+++ RAW DATA
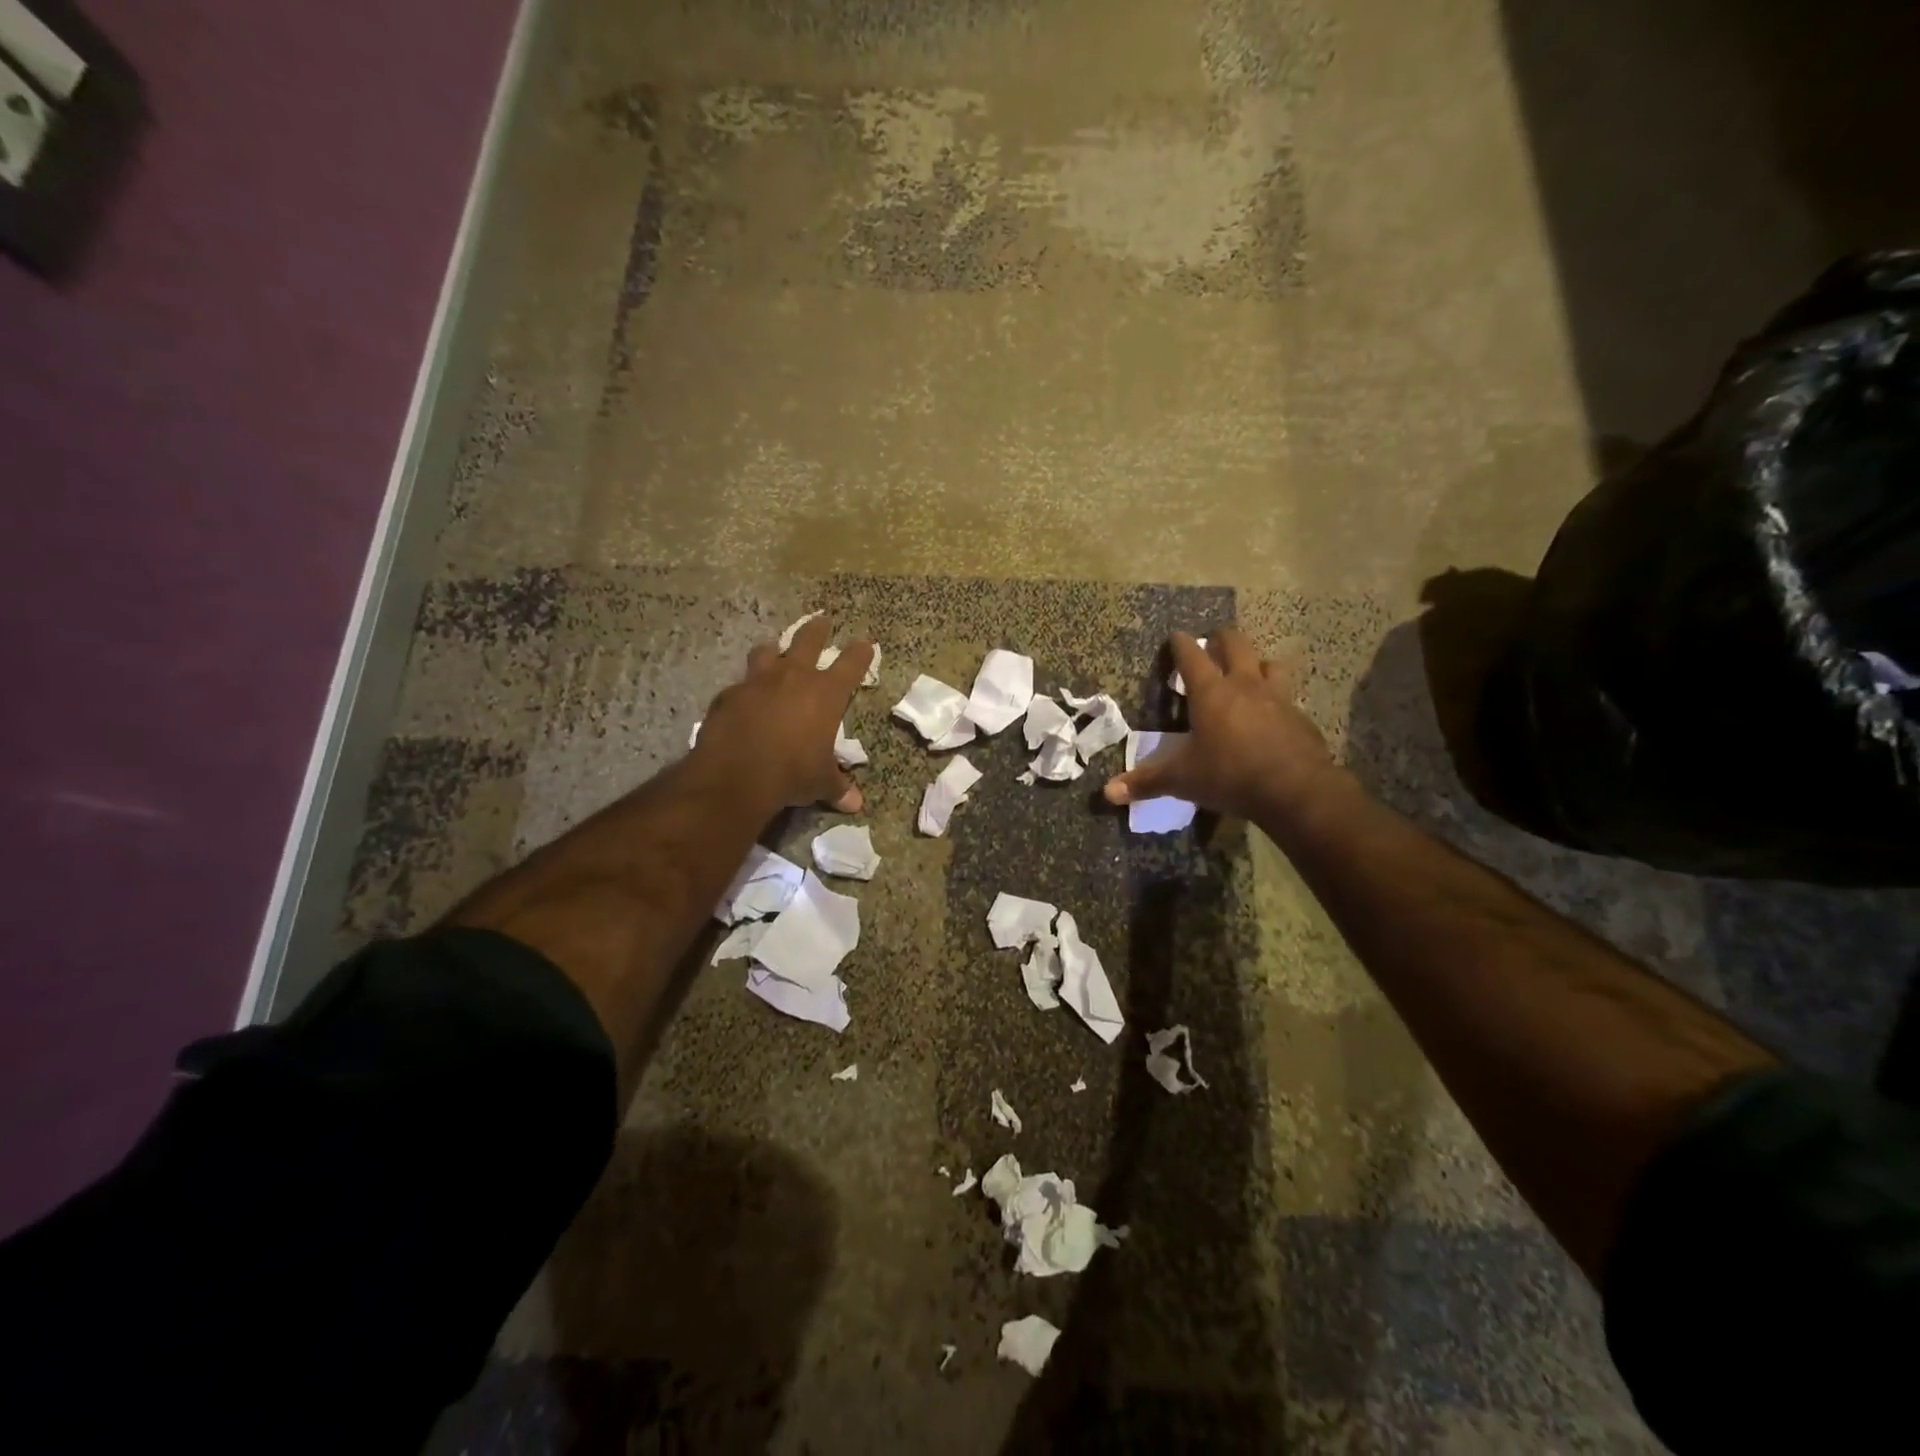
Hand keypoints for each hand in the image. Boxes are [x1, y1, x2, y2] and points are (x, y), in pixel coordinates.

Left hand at [693, 615, 873, 812]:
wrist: (736, 775)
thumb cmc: (792, 774)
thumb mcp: (820, 782)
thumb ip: (837, 786)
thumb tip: (855, 805)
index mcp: (825, 693)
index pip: (851, 664)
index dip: (860, 652)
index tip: (865, 643)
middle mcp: (793, 677)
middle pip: (808, 640)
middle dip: (817, 629)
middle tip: (822, 619)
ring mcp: (758, 681)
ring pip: (768, 651)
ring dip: (775, 649)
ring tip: (776, 649)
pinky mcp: (729, 694)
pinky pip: (740, 684)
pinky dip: (746, 688)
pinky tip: (744, 698)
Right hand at [1102, 627, 1343, 821]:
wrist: (1294, 789)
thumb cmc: (1229, 775)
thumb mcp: (1182, 779)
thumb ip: (1147, 782)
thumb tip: (1109, 793)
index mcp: (1211, 693)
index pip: (1192, 656)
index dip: (1181, 644)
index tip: (1176, 636)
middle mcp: (1244, 685)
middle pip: (1236, 645)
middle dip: (1223, 639)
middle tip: (1214, 641)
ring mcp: (1278, 698)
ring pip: (1269, 664)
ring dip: (1257, 663)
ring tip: (1250, 671)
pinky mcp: (1300, 717)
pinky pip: (1288, 697)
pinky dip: (1278, 699)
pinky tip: (1274, 715)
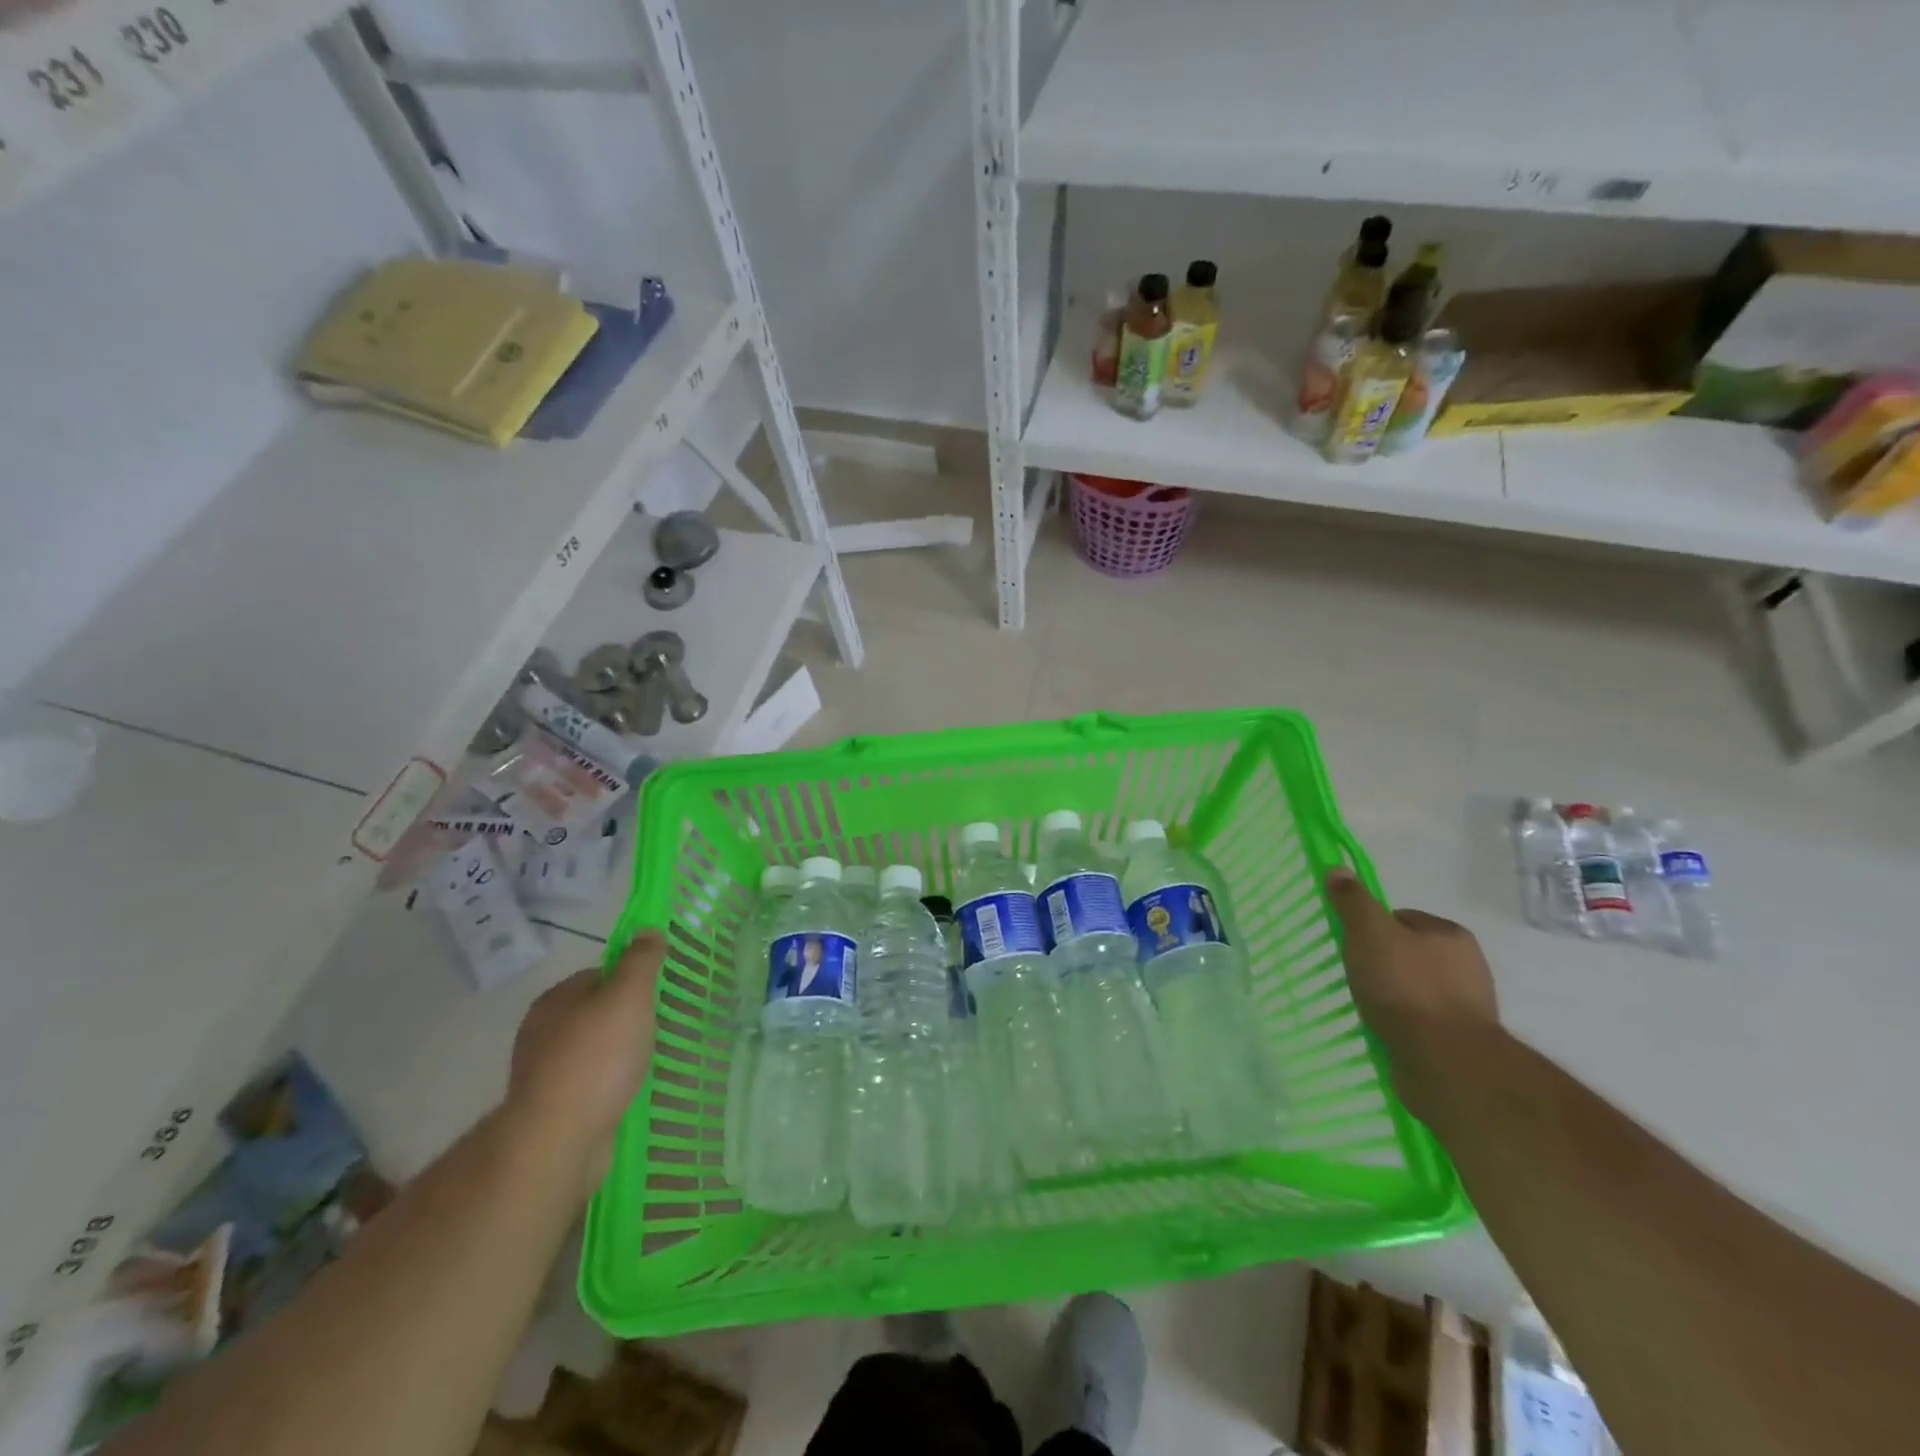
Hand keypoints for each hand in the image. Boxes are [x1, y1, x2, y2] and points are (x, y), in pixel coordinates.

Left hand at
++++++
Copy exactly, and only, the lines running from the one containing "index tip: (865, 643)" through the final line of the data, and omit the pictures.

* ANSWER SPACE *
index tip: (865, 643)
middle mcp: (793, 677)
middle pip: (808, 640)
middle dip: (817, 629)
middle tip: (822, 619)
ring mcp: (758, 681)
ring pip: (768, 651)
ring dip: (775, 649)
ring tip: (776, 649)
pinky mcp: (729, 694)
pinky pip: (740, 684)
pinky dip: (746, 688)
pinky tip: (744, 698)
Right hand at [1102, 627, 1343, 821]:
wrist: (1294, 789)
thumb cmc: (1229, 775)
thumb mcp: (1182, 779)
thumb ip: (1147, 782)
thumb tip: (1109, 793)
index mcp: (1211, 693)
index pip: (1192, 656)
index dip: (1181, 644)
index tip: (1176, 636)
middle mcp: (1244, 685)
middle pip: (1236, 645)
middle dip: (1223, 639)
middle tip: (1214, 641)
ring mcp: (1278, 698)
ring pip: (1269, 664)
ring dip: (1257, 663)
ring tip: (1250, 671)
pinky mcp: (1300, 717)
pinky pip: (1288, 697)
pinky dip: (1278, 699)
pinky tip: (1274, 715)
Hand keypoints for each hand in the image. Boxes are [x1, y1, x2, y2] and points are (x, y), in pixel coordinates.

Left hand at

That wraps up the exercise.